We think the trial court was fully justified in holding that the telegrams and letters, as shown by the agreed statement of facts, constituted a contract of sale, and that no other reasonable construction could be placed upon the intent of the parties. The rule is clearly stated in the 24 Am. E. Enc. Law (2d Ed.) 1032, where it is said: "Immaterial variances between the offer and its acceptance may be disregarded. An offer must receive a reasonable construction, and the proposer is bound by its acceptance in that sense." We have carefully examined the authorities cited by plaintiff in error, upon which a reversal is asked. These authorities undoubtedly correctly state the law, but they are not applicable to the facts of this case. The undisputed testimony, in our opinion, shows that there was an absolute and unconditional acceptance by the plaintiff in error, and the subsequent letters of the plaintiff in error clearly indicate an intention upon its part to comply with the contract; and we are unable to perceive on what theory it failed to perform the contract, unless it was on account of the fact that the price of corn had advanced between the time of the acceptance of the proposition and the time that cars could be secured in which to make the shipment.
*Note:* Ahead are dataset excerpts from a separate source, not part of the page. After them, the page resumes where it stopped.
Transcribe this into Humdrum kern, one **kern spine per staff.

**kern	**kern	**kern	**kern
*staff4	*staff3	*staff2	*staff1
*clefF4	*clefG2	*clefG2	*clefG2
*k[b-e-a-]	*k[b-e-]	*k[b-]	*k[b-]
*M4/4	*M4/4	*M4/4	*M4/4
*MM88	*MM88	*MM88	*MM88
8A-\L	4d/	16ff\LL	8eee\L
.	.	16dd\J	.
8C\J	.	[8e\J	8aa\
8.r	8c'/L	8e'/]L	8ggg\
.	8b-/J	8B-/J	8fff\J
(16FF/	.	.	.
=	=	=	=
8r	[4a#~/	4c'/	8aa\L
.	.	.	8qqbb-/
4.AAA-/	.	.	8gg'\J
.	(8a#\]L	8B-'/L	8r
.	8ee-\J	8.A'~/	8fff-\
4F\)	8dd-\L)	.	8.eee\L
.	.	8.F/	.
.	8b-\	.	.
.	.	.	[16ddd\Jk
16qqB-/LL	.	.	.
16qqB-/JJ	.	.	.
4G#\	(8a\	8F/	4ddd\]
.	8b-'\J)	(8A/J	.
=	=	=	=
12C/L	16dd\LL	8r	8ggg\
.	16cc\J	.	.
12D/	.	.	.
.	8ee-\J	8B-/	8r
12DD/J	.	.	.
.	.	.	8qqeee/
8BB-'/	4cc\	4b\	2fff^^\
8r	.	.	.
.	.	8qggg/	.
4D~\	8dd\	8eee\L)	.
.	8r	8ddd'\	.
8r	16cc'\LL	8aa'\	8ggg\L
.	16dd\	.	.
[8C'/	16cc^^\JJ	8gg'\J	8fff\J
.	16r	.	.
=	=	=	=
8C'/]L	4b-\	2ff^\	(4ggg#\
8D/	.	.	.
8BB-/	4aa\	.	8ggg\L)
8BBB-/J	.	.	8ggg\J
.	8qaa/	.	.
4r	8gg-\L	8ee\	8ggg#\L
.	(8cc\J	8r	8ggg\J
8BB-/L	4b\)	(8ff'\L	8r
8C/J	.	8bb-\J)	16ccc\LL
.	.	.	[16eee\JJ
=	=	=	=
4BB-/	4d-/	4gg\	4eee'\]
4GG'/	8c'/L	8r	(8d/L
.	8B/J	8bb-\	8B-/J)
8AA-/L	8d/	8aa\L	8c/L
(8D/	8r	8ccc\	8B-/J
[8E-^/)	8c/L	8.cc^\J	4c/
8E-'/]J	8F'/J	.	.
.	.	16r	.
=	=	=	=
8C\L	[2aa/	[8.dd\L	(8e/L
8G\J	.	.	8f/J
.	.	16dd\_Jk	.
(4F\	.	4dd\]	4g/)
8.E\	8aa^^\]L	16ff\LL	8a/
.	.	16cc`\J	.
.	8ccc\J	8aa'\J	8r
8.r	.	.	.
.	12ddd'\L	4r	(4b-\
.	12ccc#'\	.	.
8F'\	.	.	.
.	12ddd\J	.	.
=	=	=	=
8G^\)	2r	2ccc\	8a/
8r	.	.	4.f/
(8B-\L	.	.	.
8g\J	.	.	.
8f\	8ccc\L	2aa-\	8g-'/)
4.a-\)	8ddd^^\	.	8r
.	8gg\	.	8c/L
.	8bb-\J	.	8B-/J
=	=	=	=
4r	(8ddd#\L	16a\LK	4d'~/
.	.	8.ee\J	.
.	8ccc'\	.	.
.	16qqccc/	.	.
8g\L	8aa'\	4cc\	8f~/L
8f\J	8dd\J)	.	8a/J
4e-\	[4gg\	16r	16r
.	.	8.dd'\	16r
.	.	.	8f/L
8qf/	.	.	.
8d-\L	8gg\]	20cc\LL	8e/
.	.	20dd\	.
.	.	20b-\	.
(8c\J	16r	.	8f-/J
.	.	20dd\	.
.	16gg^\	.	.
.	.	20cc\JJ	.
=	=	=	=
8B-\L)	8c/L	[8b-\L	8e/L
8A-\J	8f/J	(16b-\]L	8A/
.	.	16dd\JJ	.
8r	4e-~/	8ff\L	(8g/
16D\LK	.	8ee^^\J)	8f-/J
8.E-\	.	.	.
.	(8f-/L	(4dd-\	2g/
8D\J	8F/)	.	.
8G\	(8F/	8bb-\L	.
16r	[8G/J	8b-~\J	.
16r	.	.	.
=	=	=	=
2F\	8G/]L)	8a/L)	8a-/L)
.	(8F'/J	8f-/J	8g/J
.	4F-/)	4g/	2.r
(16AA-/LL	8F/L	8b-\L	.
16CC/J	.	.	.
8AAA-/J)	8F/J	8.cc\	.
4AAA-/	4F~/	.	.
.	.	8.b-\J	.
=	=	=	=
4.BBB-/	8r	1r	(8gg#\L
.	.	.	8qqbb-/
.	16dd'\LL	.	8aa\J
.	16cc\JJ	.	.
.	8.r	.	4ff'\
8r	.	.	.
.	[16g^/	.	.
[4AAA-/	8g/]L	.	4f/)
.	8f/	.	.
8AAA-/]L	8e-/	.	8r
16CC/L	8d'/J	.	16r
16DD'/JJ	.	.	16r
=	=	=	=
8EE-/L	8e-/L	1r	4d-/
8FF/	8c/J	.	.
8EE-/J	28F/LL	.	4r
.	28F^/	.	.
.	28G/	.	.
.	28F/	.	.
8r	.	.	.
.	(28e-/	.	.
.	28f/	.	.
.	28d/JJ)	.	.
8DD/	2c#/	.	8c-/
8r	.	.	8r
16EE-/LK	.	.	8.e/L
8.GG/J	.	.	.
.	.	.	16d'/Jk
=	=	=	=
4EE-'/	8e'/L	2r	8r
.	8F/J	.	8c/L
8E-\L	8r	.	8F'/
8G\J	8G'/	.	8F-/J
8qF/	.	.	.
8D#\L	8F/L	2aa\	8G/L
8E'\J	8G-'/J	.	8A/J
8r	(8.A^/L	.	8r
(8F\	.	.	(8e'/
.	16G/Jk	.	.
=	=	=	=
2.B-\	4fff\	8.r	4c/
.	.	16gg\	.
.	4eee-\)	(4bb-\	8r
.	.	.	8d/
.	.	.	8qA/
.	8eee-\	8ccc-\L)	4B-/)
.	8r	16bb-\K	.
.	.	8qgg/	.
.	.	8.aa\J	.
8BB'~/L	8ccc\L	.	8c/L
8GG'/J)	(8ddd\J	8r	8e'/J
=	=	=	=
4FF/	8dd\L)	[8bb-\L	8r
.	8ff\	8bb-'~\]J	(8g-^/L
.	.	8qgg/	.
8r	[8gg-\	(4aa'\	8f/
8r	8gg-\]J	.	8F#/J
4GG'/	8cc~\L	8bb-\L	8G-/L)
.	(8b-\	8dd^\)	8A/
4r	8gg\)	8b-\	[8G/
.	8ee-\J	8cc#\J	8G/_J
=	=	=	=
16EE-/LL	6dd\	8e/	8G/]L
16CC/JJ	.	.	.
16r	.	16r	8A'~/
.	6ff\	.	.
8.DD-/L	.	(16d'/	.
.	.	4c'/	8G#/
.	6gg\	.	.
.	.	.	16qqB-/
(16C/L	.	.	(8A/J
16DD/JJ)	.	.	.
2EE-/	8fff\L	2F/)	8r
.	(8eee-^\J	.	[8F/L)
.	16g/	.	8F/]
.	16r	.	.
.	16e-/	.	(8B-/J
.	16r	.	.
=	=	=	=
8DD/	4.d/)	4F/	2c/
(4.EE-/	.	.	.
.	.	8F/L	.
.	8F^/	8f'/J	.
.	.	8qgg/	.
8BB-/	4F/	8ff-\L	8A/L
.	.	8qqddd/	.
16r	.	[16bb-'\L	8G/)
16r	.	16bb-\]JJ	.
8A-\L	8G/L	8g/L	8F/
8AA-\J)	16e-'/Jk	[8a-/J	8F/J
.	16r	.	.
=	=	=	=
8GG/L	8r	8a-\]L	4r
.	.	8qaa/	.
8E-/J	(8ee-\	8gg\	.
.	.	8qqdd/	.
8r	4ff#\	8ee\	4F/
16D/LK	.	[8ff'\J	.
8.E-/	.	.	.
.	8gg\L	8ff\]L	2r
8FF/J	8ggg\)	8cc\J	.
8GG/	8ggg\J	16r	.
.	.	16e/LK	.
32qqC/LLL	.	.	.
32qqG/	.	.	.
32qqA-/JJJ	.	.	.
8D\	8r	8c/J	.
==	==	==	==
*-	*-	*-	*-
We think this is a clear case of the breach of a just, valid, and binding obligation, and that the defendant in error was entitled to recover such damages *361 ages as it sustained by reason of the nonperformance of the contract.

There is no merit in the contention of the plaintiff in error, and the judgment of the court below is affirmed.

Irwin, J., absent; all the other Justices concurring.